**Directions for this task**
Look through the entries for the line containing "ci = i as f64". Then output that line and every line after it, exactly, to the end.

━━━━━━━━━━━━━━━━

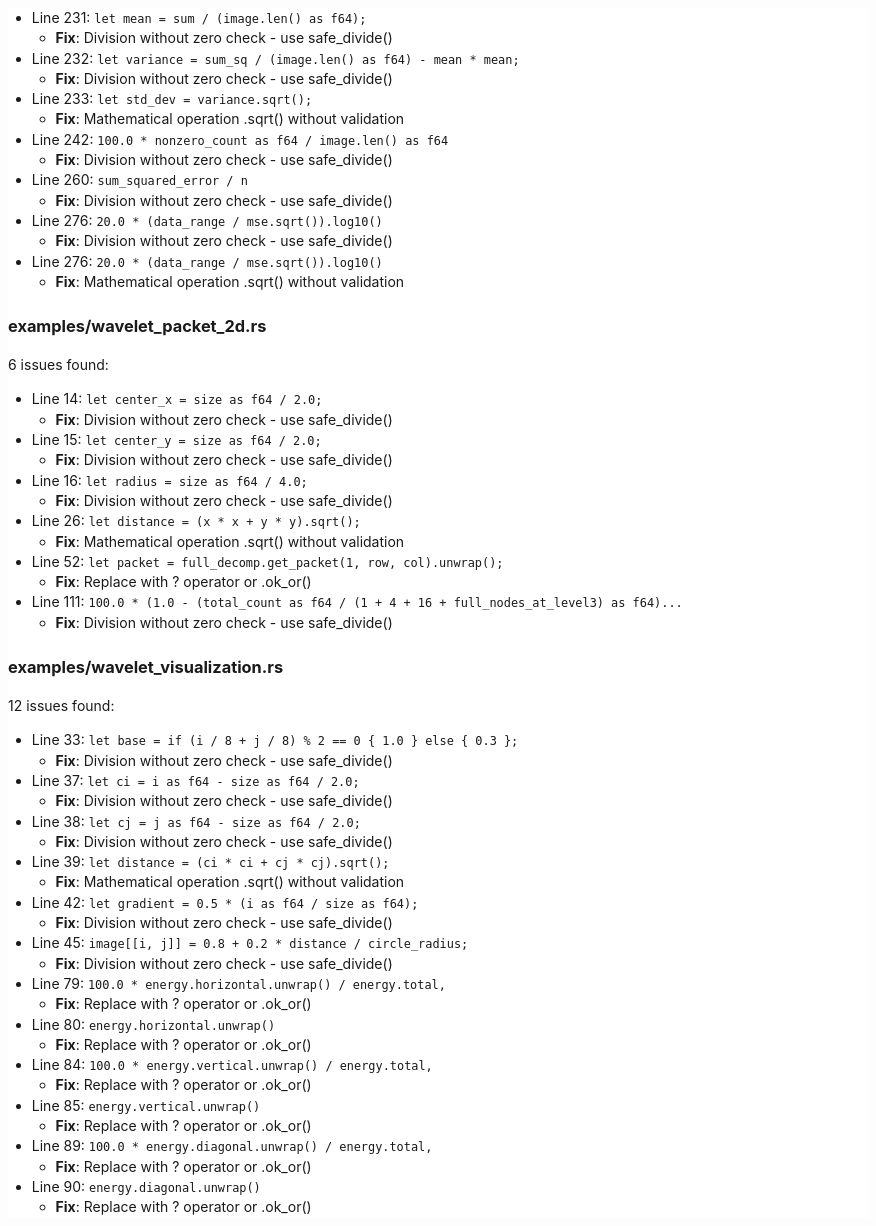 - Line 231: `let mean = sum / (image.len() as f64);`
  - **Fix**: Division without zero check - use safe_divide()
- Line 232: `let variance = sum_sq / (image.len() as f64) - mean * mean;`
  - **Fix**: Division without zero check - use safe_divide()
- Line 233: `let std_dev = variance.sqrt();`
  - **Fix**: Mathematical operation .sqrt() without validation
- Line 242: `100.0 * nonzero_count as f64 / image.len() as f64`
  - **Fix**: Division without zero check - use safe_divide()
- Line 260: `sum_squared_error / n`
  - **Fix**: Division without zero check - use safe_divide()
- Line 276: `20.0 * (data_range / mse.sqrt()).log10()`
  - **Fix**: Division without zero check - use safe_divide()
- Line 276: `20.0 * (data_range / mse.sqrt()).log10()`
  - **Fix**: Mathematical operation .sqrt() without validation

### examples/wavelet_packet_2d.rs

6 issues found:

- Line 14: `let center_x = size as f64 / 2.0;`
  - **Fix**: Division without zero check - use safe_divide()
- Line 15: `let center_y = size as f64 / 2.0;`
  - **Fix**: Division without zero check - use safe_divide()
- Line 16: `let radius = size as f64 / 4.0;`
  - **Fix**: Division without zero check - use safe_divide()
- Line 26: `let distance = (x * x + y * y).sqrt();`
  - **Fix**: Mathematical operation .sqrt() without validation
- Line 52: `let packet = full_decomp.get_packet(1, row, col).unwrap();`
  - **Fix**: Replace with ? operator or .ok_or()
- Line 111: `100.0 * (1.0 - (total_count as f64 / (1 + 4 + 16 + full_nodes_at_level3) as f64)...`
  - **Fix**: Division without zero check - use safe_divide()

### examples/wavelet_visualization.rs

12 issues found:

- Line 33: `let base = if (i / 8 + j / 8) % 2 == 0 { 1.0 } else { 0.3 };`
  - **Fix**: Division without zero check - use safe_divide()
- Line 37: `let ci = i as f64 - size as f64 / 2.0;`
  - **Fix**: Division without zero check - use safe_divide()
- Line 38: `let cj = j as f64 - size as f64 / 2.0;`
  - **Fix**: Division without zero check - use safe_divide()
- Line 39: `let distance = (ci * ci + cj * cj).sqrt();`
  - **Fix**: Mathematical operation .sqrt() without validation
- Line 42: `let gradient = 0.5 * (i as f64 / size as f64);`
  - **Fix**: Division without zero check - use safe_divide()
- Line 45: `image[[i, j]] = 0.8 + 0.2 * distance / circle_radius;`
  - **Fix**: Division without zero check - use safe_divide()
- Line 79: `100.0 * energy.horizontal.unwrap() / energy.total,`
  - **Fix**: Replace with ? operator or .ok_or()
- Line 80: `energy.horizontal.unwrap()`
  - **Fix**: Replace with ? operator or .ok_or()
- Line 84: `100.0 * energy.vertical.unwrap() / energy.total,`
  - **Fix**: Replace with ? operator or .ok_or()
- Line 85: `energy.vertical.unwrap()`
  - **Fix**: Replace with ? operator or .ok_or()
- Line 89: `100.0 * energy.diagonal.unwrap() / energy.total,`
  - **Fix**: Replace with ? operator or .ok_or()
- Line 90: `energy.diagonal.unwrap()`
  - **Fix**: Replace with ? operator or .ok_or()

━━━━━━━━━━━━━━━━

**Problem solution**
- Line 37: `let ci = i as f64 - size as f64 / 2.0;`
  - **Fix**: Division without zero check - use safe_divide()
- Line 38: `let cj = j as f64 - size as f64 / 2.0;`
  - **Fix**: Division without zero check - use safe_divide()
- Line 39: `let distance = (ci * ci + cj * cj).sqrt();`
  - **Fix**: Mathematical operation .sqrt() without validation
- Line 42: `let gradient = 0.5 * (i as f64 / size as f64);`
  - **Fix**: Division without zero check - use safe_divide()
- Line 45: `image[[i, j]] = 0.8 + 0.2 * distance / circle_radius;`
  - **Fix**: Division without zero check - use safe_divide()
- Line 79: `100.0 * energy.horizontal.unwrap() / energy.total,`
  - **Fix**: Replace with ? operator or .ok_or()
- Line 80: `energy.horizontal.unwrap()`
  - **Fix**: Replace with ? operator or .ok_or()
- Line 84: `100.0 * energy.vertical.unwrap() / energy.total,`
  - **Fix**: Replace with ? operator or .ok_or()
- Line 85: `energy.vertical.unwrap()`
  - **Fix**: Replace with ? operator or .ok_or()
- Line 89: `100.0 * energy.diagonal.unwrap() / energy.total,`
  - **Fix**: Replace with ? operator or .ok_or()
- Line 90: `energy.diagonal.unwrap()`
  - **Fix**: Replace with ? operator or .ok_or()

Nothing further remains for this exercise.